Thursday, November 6, 2008

How To Make Fun of Our First Black President

Sure, there's been a lot of pansy-ass, lilly-livered-liberal outpouring of emotion over the election of Barack Obama to the highest office in the land (I just love that phrase - it's so "Dungeons and Dragons," and yet normal media folk use it all the time!). People all over the globe seem so beside themselves with enthusiasm over something as pedestrian as America's first black president.

Being that I'm an embittered political cynic, I wouldn't know anything about that enthusiasm. Ahem.

But now the real question remains: How Can American Comedians Make Fun of President Obama?

The question seems built on Fred Armisen's portrayal of the president-elect on "Saturday Night Live." Ignoring the whole "half-blackface-issue," the big problem seemed to be that Armisen's Obam isn't all that funny on its own.
These complaints seemed to ignore the fact that the featured Obama sketches were really just ways of making fun of John McCain (played by Darrell Hammond as a borderline psychotic). The joke only works if there's a straight-man - Obama - to respond to McCain's increasingly nonsensical deviations.

Now that SNL will have to develop skits exclusively featuring the Obama caricature, I offer this - and frankly, I'm disappointed I even have to say it, since it seems so frickin' obvious I can't believe any media concern has been spent on it.

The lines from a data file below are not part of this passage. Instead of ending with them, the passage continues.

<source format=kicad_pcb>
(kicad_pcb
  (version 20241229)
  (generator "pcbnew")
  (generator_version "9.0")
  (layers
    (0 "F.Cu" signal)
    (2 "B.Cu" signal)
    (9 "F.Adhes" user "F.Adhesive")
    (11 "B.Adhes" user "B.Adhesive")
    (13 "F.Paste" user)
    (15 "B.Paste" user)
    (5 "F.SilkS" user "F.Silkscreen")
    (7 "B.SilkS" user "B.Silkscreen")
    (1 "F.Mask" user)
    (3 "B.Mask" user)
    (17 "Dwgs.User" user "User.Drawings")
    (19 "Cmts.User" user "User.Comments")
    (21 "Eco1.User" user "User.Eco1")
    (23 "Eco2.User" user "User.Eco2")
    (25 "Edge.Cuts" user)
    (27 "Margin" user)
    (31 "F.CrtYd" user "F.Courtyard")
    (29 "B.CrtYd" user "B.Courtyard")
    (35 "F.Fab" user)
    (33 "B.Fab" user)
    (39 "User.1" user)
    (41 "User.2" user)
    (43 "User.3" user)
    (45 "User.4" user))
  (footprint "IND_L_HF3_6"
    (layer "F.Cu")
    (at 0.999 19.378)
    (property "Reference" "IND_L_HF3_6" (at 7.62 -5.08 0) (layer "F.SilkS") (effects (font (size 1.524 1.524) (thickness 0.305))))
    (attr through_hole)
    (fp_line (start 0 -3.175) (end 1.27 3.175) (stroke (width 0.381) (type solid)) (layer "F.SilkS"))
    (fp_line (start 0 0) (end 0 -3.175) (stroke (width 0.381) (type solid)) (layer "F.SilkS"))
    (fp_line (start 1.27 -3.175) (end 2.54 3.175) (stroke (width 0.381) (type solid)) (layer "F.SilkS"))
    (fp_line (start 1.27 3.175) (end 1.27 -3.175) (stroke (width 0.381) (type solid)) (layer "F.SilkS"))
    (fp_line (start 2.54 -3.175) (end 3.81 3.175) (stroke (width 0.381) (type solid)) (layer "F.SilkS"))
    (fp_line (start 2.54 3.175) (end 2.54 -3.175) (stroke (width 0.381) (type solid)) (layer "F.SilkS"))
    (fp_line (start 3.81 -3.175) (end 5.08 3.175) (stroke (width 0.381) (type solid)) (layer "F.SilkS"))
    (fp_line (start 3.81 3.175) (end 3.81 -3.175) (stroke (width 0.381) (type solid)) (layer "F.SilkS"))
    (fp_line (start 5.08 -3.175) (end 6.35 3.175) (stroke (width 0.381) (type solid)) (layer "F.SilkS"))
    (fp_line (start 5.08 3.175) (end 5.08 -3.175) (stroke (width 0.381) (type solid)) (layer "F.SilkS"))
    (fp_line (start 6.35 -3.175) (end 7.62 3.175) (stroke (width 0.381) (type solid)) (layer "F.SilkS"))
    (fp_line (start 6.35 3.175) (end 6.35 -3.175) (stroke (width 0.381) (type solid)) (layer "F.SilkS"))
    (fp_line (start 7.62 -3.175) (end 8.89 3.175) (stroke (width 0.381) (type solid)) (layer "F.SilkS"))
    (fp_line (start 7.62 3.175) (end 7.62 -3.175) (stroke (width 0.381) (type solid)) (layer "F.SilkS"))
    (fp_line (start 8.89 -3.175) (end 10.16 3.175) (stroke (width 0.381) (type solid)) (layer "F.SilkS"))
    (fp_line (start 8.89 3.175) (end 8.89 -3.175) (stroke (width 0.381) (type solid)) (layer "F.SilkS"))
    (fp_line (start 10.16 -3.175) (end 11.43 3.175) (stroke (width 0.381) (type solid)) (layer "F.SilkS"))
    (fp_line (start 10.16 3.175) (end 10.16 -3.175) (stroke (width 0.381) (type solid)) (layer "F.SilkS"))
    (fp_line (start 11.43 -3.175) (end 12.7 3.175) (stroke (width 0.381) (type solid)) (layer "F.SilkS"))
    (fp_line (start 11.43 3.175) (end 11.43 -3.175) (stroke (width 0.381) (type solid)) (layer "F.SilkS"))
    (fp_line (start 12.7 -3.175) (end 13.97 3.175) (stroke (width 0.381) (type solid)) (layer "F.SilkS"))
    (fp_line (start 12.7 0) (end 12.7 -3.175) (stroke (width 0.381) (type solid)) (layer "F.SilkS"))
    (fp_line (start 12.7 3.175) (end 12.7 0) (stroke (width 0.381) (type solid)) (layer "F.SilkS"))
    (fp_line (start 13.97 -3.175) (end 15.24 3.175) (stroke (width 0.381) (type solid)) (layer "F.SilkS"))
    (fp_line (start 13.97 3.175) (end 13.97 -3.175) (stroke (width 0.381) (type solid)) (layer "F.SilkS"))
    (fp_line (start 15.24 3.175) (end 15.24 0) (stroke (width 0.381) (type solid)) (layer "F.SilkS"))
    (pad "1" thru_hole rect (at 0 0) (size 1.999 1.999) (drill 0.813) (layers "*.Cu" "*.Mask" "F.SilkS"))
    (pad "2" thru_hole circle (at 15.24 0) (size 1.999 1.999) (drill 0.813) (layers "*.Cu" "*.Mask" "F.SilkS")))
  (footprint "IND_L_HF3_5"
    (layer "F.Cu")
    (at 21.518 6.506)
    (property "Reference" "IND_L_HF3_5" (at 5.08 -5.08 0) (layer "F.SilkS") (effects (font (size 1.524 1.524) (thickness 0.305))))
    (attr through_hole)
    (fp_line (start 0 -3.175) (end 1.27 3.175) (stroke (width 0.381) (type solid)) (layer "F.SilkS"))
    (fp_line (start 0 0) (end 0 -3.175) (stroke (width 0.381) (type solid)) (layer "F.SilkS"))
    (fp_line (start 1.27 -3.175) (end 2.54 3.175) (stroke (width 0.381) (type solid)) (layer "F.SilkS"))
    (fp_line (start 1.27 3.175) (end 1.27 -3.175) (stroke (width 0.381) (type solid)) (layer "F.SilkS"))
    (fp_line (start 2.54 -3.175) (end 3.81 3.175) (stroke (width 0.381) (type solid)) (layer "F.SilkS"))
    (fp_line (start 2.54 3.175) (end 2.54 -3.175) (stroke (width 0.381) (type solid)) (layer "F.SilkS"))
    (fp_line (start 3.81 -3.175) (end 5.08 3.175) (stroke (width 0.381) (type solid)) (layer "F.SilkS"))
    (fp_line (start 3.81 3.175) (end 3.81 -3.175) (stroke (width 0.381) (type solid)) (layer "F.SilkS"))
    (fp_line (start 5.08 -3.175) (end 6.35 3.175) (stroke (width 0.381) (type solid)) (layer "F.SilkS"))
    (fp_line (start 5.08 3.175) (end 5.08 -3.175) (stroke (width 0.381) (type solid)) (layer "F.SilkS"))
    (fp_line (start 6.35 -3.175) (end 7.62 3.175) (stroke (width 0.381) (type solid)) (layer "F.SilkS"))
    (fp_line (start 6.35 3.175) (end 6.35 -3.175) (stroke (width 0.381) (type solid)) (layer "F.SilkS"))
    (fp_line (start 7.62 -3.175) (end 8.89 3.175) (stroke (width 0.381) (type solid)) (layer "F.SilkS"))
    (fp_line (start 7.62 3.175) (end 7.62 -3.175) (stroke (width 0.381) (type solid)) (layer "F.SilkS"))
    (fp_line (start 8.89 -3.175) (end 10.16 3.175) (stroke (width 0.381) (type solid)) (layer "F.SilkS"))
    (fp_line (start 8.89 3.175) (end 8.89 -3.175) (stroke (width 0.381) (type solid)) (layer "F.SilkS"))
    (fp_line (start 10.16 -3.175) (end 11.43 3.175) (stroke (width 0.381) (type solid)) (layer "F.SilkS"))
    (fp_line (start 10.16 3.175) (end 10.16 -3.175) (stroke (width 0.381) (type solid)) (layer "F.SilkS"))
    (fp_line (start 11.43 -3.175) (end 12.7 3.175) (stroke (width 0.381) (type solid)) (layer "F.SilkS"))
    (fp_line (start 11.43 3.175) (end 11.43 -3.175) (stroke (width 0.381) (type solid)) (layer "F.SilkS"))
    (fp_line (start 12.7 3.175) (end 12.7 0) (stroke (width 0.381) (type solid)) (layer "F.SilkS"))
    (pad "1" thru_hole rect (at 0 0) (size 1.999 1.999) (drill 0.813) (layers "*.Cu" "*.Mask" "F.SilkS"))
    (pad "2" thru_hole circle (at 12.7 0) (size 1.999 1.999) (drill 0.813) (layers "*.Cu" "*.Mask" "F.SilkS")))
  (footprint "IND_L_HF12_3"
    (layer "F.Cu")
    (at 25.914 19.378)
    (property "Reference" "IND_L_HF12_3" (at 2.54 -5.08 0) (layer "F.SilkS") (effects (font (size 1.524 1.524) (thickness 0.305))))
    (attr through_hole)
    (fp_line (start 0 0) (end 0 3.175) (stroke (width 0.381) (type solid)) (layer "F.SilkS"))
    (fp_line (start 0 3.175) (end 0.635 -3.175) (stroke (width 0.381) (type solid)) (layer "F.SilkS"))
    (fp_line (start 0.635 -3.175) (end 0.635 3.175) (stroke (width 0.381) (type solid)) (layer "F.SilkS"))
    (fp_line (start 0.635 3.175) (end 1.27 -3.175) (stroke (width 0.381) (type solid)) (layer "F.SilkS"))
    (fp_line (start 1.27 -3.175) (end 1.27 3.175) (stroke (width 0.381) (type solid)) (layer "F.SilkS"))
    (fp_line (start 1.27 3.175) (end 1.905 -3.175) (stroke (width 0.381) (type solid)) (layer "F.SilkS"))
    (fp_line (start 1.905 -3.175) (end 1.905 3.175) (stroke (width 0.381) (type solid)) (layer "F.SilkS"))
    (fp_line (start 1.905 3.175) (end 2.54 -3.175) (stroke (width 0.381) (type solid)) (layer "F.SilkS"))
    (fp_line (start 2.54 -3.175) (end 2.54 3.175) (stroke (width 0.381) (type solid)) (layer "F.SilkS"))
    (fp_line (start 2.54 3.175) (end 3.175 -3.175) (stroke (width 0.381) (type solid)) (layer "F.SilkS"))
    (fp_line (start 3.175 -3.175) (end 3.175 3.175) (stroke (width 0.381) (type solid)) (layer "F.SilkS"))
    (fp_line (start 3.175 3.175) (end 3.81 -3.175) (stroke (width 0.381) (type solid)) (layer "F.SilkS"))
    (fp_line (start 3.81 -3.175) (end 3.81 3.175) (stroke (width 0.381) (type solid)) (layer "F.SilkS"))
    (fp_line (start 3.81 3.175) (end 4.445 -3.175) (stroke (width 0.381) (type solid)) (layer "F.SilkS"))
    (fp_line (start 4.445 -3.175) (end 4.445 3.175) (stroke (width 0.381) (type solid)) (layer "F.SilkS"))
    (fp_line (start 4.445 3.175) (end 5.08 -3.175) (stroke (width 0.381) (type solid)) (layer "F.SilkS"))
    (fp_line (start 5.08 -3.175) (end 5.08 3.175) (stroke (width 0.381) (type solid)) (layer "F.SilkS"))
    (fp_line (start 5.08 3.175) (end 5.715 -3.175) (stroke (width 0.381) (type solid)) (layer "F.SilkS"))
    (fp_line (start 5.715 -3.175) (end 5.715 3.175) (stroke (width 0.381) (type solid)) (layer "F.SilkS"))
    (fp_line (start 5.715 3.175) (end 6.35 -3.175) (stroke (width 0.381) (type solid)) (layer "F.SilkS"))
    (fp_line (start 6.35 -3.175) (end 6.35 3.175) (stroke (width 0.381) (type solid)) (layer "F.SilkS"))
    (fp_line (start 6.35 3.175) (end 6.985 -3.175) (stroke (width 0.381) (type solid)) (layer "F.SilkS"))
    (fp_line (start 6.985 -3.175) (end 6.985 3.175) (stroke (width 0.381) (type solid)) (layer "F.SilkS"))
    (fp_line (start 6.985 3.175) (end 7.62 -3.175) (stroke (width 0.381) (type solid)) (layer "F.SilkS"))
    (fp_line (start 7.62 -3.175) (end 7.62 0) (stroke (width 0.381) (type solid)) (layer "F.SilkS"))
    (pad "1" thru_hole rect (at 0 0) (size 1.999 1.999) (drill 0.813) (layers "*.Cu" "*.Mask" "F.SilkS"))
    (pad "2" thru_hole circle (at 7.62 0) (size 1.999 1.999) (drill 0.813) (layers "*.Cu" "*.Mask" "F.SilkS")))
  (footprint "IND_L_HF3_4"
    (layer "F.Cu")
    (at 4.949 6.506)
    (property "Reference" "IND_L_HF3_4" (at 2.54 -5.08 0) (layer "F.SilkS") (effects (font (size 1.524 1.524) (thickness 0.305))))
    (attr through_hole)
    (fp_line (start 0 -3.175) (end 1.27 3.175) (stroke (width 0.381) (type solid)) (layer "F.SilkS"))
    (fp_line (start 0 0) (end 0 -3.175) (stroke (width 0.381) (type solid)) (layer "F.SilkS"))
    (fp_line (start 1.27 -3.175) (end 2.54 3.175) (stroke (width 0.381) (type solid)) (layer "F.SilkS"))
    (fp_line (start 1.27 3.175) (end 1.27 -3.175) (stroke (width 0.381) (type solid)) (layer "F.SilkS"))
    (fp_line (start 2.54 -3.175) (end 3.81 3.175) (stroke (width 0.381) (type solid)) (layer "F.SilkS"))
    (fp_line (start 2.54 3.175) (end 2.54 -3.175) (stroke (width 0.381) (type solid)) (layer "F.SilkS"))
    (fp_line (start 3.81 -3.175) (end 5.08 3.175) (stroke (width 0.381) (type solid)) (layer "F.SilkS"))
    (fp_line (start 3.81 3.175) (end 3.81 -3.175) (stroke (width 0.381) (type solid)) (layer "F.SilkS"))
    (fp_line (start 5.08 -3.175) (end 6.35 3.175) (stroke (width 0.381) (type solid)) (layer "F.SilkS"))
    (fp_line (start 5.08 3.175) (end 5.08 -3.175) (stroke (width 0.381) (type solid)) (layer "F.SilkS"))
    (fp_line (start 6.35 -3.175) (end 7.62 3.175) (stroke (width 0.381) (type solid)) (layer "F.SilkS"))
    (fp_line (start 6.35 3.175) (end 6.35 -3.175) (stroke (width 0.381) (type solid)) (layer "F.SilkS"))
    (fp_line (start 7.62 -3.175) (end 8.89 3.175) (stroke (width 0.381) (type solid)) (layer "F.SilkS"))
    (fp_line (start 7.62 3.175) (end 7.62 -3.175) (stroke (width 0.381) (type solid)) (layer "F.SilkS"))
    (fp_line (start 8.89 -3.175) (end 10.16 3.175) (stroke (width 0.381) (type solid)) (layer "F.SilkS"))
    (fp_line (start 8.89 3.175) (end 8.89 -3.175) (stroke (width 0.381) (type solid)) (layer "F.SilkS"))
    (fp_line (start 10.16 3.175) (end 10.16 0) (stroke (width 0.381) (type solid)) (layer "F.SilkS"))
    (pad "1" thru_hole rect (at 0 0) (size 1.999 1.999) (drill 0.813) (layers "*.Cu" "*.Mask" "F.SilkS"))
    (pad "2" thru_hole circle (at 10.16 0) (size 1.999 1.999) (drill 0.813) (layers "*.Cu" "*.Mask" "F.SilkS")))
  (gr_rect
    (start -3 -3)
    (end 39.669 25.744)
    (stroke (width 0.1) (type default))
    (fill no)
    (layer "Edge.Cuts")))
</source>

In essence, it's "Barack Obama: Our First Superspy President."

How does Obama respond to every problem put in his path? Just like James Bond: by being cooler than cool about it. Even if the logical response is something closer to "Complete Freakout," Obama approaches problems like he's going to seduce it into submission.

This routine will easily cover the next few months, until Obama has actually shown what kind of president he'll get to be.

Something tells me no 007-president can smoove the economy into behaving...though it'd be nice to see Armisen-Obama try.